Published online by Cambridge University Press: 07 October 2009
The problem of globality for the social sciences is not, as most debates have suggested, just how to understand global change. The defining issue is how to understand society, culture and politics in the global revolution. As Mann noted of an earlier period, ‘In major transitions the fundamental interrelations, and very identities, of organizations such as “economies” or “states” become metamorphosed. Even the very definition of “society” may change.’ What is at stake is no less than whether and how we should reconstitute the central concepts of social science in global terms.

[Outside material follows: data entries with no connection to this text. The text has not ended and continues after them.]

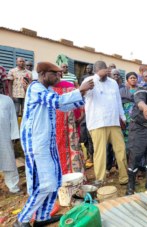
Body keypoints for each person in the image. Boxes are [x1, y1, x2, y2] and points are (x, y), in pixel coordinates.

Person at [15, 62, 93, 227]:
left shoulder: (47, 90)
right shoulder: (35, 88)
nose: (59, 76)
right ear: (43, 74)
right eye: (55, 74)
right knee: (45, 183)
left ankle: (42, 218)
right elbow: (57, 102)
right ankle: (22, 219)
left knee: (55, 181)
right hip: (36, 144)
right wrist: (79, 90)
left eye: (60, 74)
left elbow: (63, 106)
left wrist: (83, 93)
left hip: (47, 143)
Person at [82, 61, 128, 184]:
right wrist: (98, 76)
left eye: (105, 69)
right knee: (100, 154)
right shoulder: (90, 81)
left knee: (121, 150)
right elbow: (85, 94)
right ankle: (100, 180)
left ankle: (124, 178)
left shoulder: (113, 83)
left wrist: (123, 118)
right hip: (97, 123)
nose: (105, 71)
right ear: (95, 70)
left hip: (113, 122)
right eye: (101, 69)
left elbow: (118, 102)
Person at [53, 73, 85, 175]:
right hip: (53, 124)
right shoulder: (44, 88)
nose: (56, 76)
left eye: (58, 74)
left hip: (69, 123)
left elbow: (80, 100)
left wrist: (81, 116)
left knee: (72, 148)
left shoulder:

In the existing literature, the need for such a reconceptualization has hardly been recognized, let alone realized. In no area of social thought, probably, is this problem greater than in the understanding of the state. Despite some limited recognition of the internationalization of the state, the state of the globalization debate remains (as we have seen) overwhelmingly the nation-state. Hence the focus on the ultimately sterile issue of whether state and nation have or have not been ‘undermined’ by global change. The key issue has barely been part of the discussion: could what these categories refer to itself have changed?
In this chapter, my goal is to explore what state means in the context of global transformation. However, the category of state cannot be understood apart from other social categories. If we are to grasp the contemporary significance of Mann's point, it will help if we begin with some of the most fundamental of the categories of social science.